|An expanded "Tweet" for today (sigh)
||[May. 18th, 2009|09:25 pm]
In my "tweet" for today I made mention of probably watching the first (or one of the first) screening(s) of the Eurovision song contest. I most certainly recall watching quite a few of these [in Black and White and on 405 lines that was running in the United Kingdom at that time]. In those days however the term "Eurovision" wasn't synonymous with a song contest. It was a term used to describe a system of broadcasting between the nations of Europe that had - just a decade previously - been at war, or under occupation in the case of France, and which had different broadcasting standards. The European "song" contest in those days concentrated on the "song" rather than the performance. This is the first time I have watched a recent incarnation of this phenomena and I noticed that the one thing that hasn't changed is the voting system which doesn't seem to have changed from the way it was done back in the late 1950s.

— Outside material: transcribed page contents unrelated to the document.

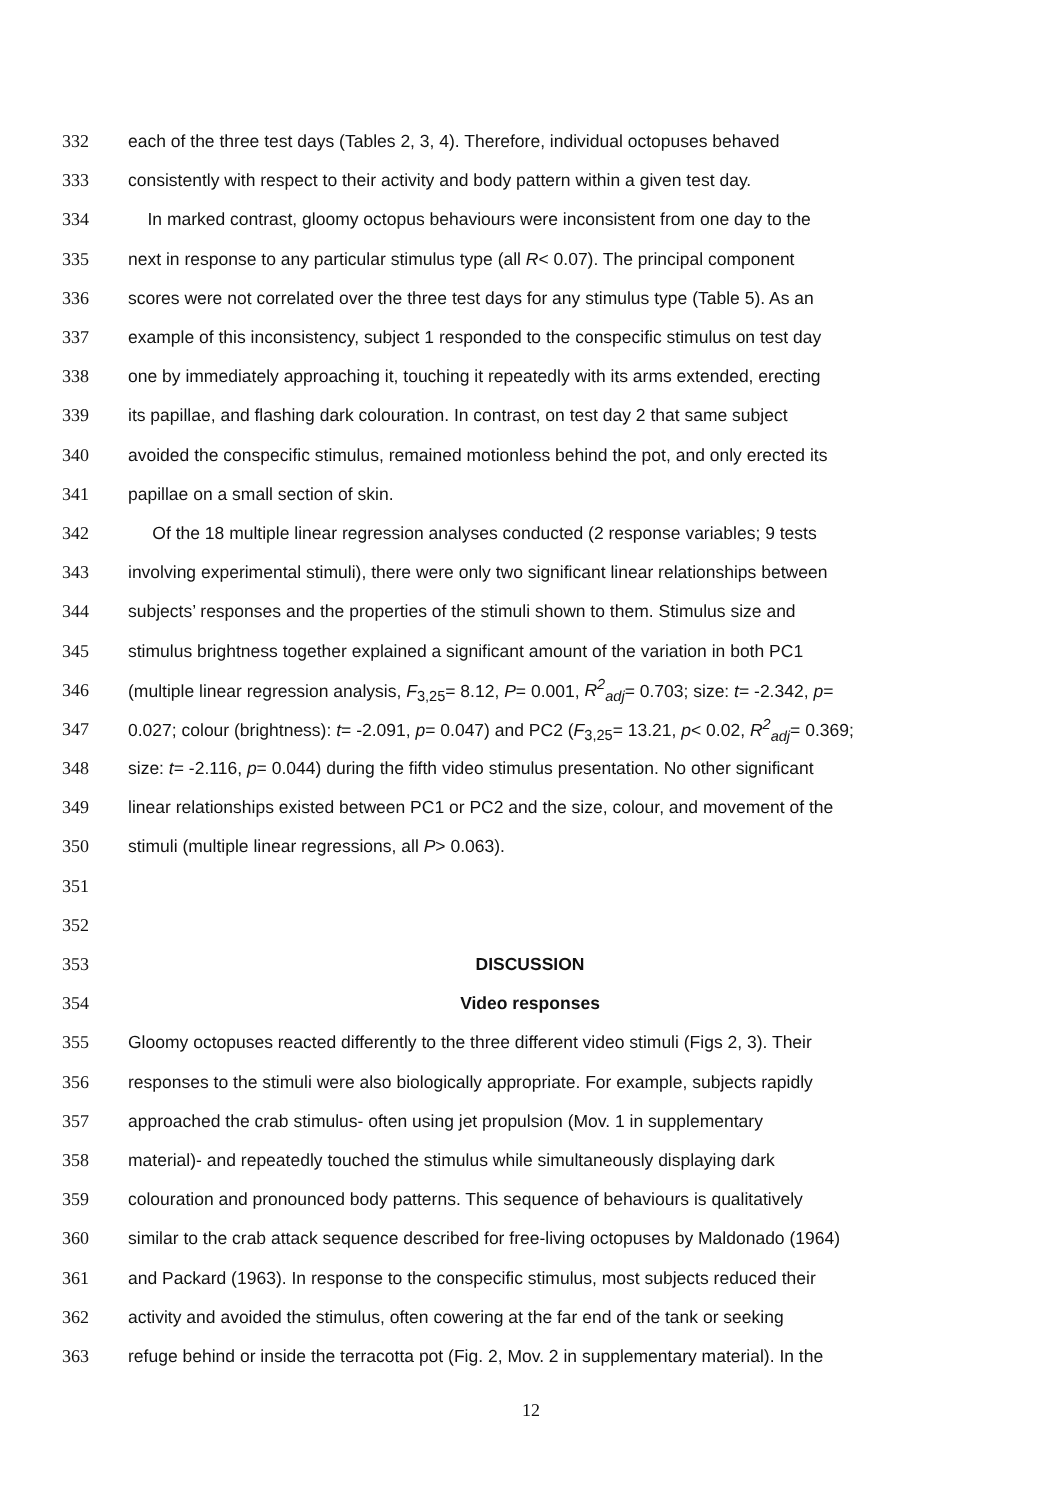332 each of the three test days (Tables 2, 3, 4). Therefore, individual octopuses behaved
333 consistently with respect to their activity and body pattern within a given test day.
334 In marked contrast, gloomy octopus behaviours were inconsistent from one day to the
335 next in response to any particular stimulus type (all R< 0.07). The principal component
336 scores were not correlated over the three test days for any stimulus type (Table 5). As an
337 example of this inconsistency, subject 1 responded to the conspecific stimulus on test day
338 one by immediately approaching it, touching it repeatedly with its arms extended, erecting
339 its papillae, and flashing dark colouration. In contrast, on test day 2 that same subject
340 avoided the conspecific stimulus, remained motionless behind the pot, and only erected its
341 papillae on a small section of skin.
342 Of the 18 multiple linear regression analyses conducted (2 response variables; 9 tests
343 involving experimental stimuli), there were only two significant linear relationships between
344 subjects’ responses and the properties of the stimuli shown to them. Stimulus size and
345 stimulus brightness together explained a significant amount of the variation in both PC1
346 (multiple linear regression analysis, F<sub>3,25</sub>= 8.12, P= 0.001, R<sup>2</sup><sub>adj</sub>= 0.703; size: t= -2.342, p=
347 0.027; colour (brightness): t= -2.091, p= 0.047) and PC2 (F<sub>3,25</sub>= 13.21, p< 0.02, R<sup>2</sup><sub>adj</sub>= 0.369;
348 size: t= -2.116, p= 0.044) during the fifth video stimulus presentation. No other significant
349 linear relationships existed between PC1 or PC2 and the size, colour, and movement of the
350 stimuli (multiple linear regressions, all P> 0.063).
351
352
353 DISCUSSION
354 Video responses
355 Gloomy octopuses reacted differently to the three different video stimuli (Figs 2, 3). Their
356 responses to the stimuli were also biologically appropriate. For example, subjects rapidly
357 approached the crab stimulus- often using jet propulsion (Mov. 1 in supplementary
358 material)- and repeatedly touched the stimulus while simultaneously displaying dark
359 colouration and pronounced body patterns. This sequence of behaviours is qualitatively
360 similar to the crab attack sequence described for free-living octopuses by Maldonado (1964)
361 and Packard (1963). In response to the conspecific stimulus, most subjects reduced their
362 activity and avoided the stimulus, often cowering at the far end of the tank or seeking
363 refuge behind or inside the terracotta pot (Fig. 2, Mov. 2 in supplementary material). In the
12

In 1964 (link 625.uk.com) the United Kingdom changed from 405 lines to 625 lines. I recall the debates in parliament about the supremacy of the PAL ("phased alternating line") system which was later adopted. In the early to mid 1960s I attended quite a few sessions of the jazz program JAZZ 625 and note that some recordings of this program have found their way onto YouTube (search Jazz 625) which took it's name from the number of lines adopted under the PAL system of broadcasting. Jazz 625 was an excellent way to watch American jazz performers for free. Many (if not most) of the Jazz 625 programs were recorded at the Marquee Jazz Club in Soho which co-incidentally is where the Rolling Stones used to perform in the early days before they became well known. In 1961 the jazz pianist Dudley Moore and his trio used to play at the Marquee before he drifted off into Hollywood stardom as a comedian. I can recall his last performance as a jazz musician at the Marquee Jazz Club.
I have just received a new Australian passport and note that it's an e-passport and that the Australian government have changed the colour from blue to black. It will expire in the year 2019. Hopefully I can keep my mind and body as fit and well as nature will allow and make it through to the year 2019 to a world which will no doubt have changed considerably - although I have a hunch that both Doctor Who and the EuroVision Song Contest will be going strong - possibly being carried by the NBN Company established by Kevin Rudd in the Year of our Lord 2009.
As a twitter or tweeter I have decided to "follow" Reader's Digest (Australia) which endowed me with the life of luxury I currently enjoy through two decades of dedicated service.
Footnote: Pilkington Committee 1st. June 1962 (PDF) pushed for the adoption of 625 lines deemed necessary for broadcasting in colour.
The report criticised commercial television for triviality and endorsed the view “Those who say they give the public what it wants begin by underestimating public taste, and end by debauching it”.